One of the surprises the team noted about the dives was the unexpectedly high amount of biological productivity found under the ice. They observed large concentrations of algae (single-celled organisms), copepods (tiny, shrimplike crustaceans), ctenophores (comb jellyfish), and larvaceans (transparent, gelatinous animals).
“One of the big needs for better understanding the fate of polar life in a warming Arctic is to be able to look for it under the melting ice,” said Antje Boetius from the Alfred Wegener Institute Helmholtz Center for Polar and Marine Research and Chief Scientist for this summer’s Polarstern expedition.
“There are no other adequate methods available to science at this time: satellites cannot see through ice, and research vessels stir up the under-ice environment. The robot NUI is a real innovation in this regard. It allows us to extend our senses into this fascinating extreme habitat: the cryosphere. It provides impressions and data from an area that could be completely different in a few decades from now.”
The tethering system for Nereid Under Icewas originally developed during the design of the unmanned deep-sea robot Nereus,which made a historic dive in 2009 tothePacific Ocean’s Mariana Trench—the deepest part of the ocean.
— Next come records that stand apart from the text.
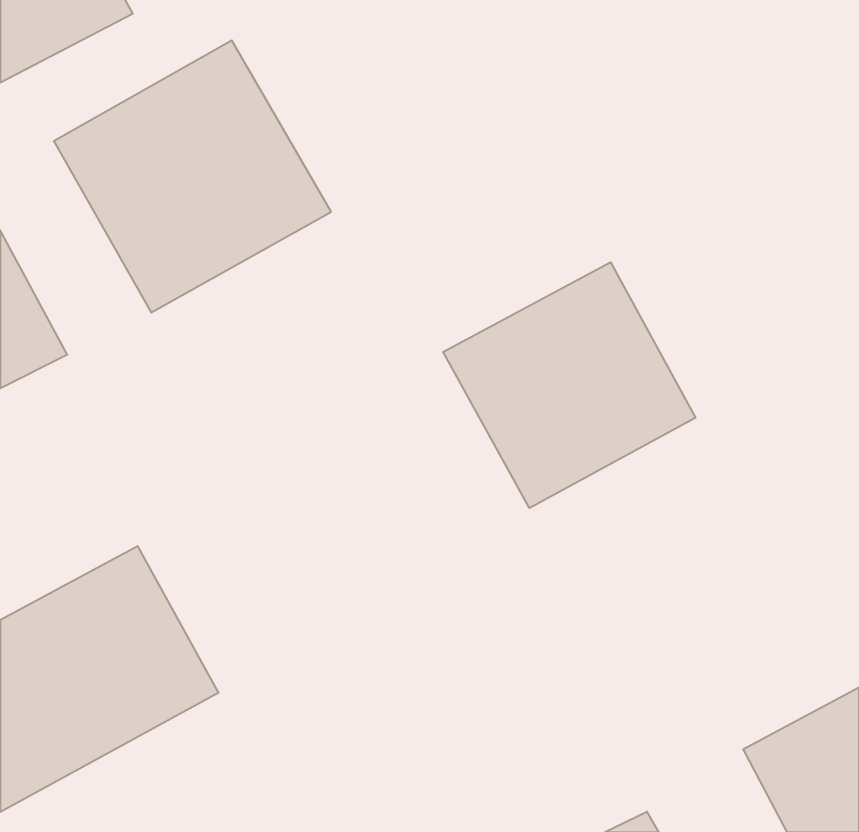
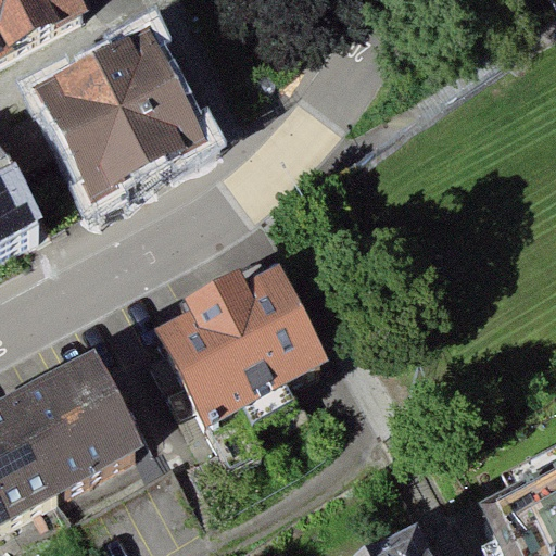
building: [443,262,695,508] -> none
building: none -> [150,255,323,417]

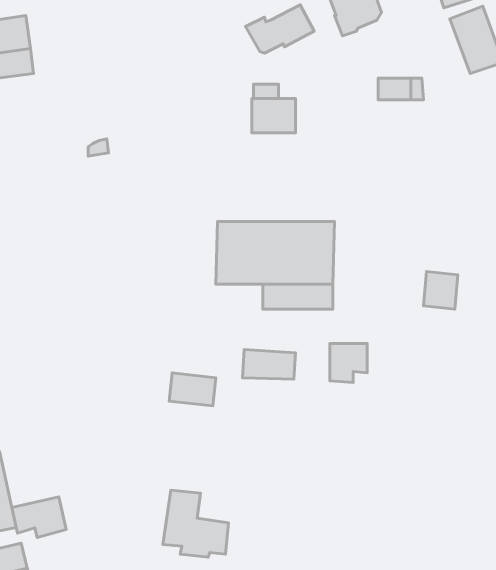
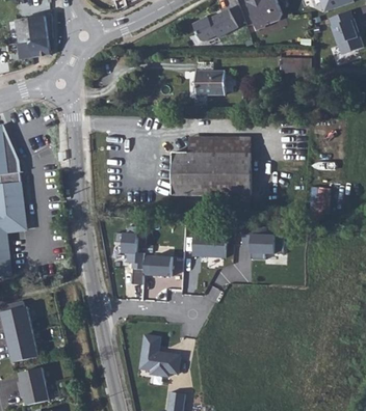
building: none -> [187,136,251,153]
building: none -> [112,229,142,283]
building: [12,497,66,537] -> none

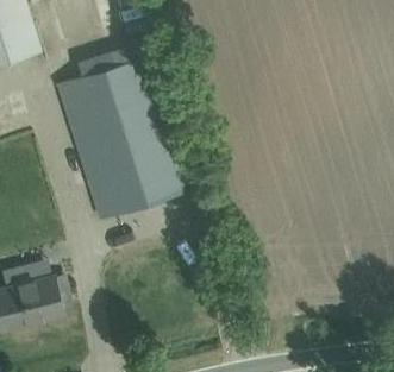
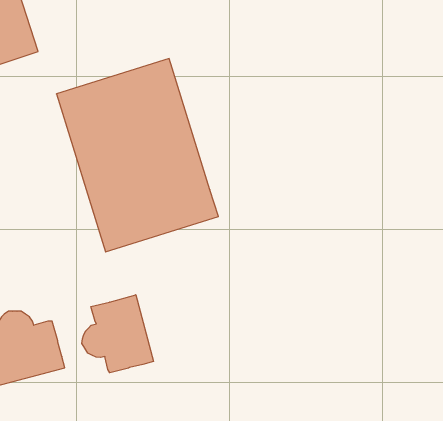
building: none -> [82,295,153,373]

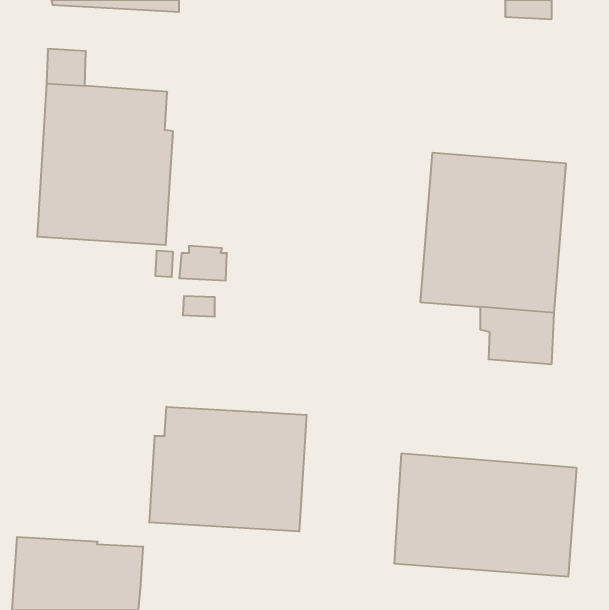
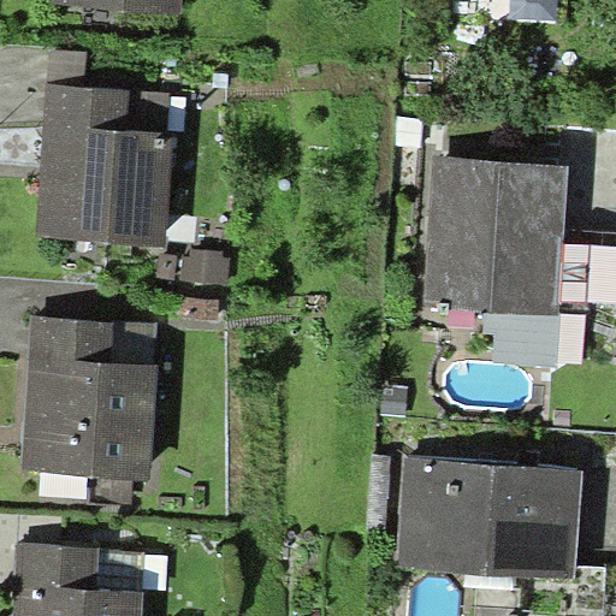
building: none -> [22,315,158,479]
building: [149,407,307,532] -> none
Nereus, which was also designed and built by a team of engineers at the Deep Submergence Facility at WHOI and counted among its successes helping to explore the world’s deepest vent-sites on the Mid Cayman Rise (2009-2013), was lost in May 2014 while working as part of a mission to explore the ocean’s hadal region from 6,000 to nearly 11,000 meters deep.
Major funding for this summer’s expedition aboard the Polarstern was provided by the National Oceanic and Atmospheric Administration’s Office of Ocean Exploration and Research and the Alfred Wegener Institute (AWI). The expedition was also part of the Helmholtz Alliance program called the Robotic Exploration of Extreme Environments (ROBEX).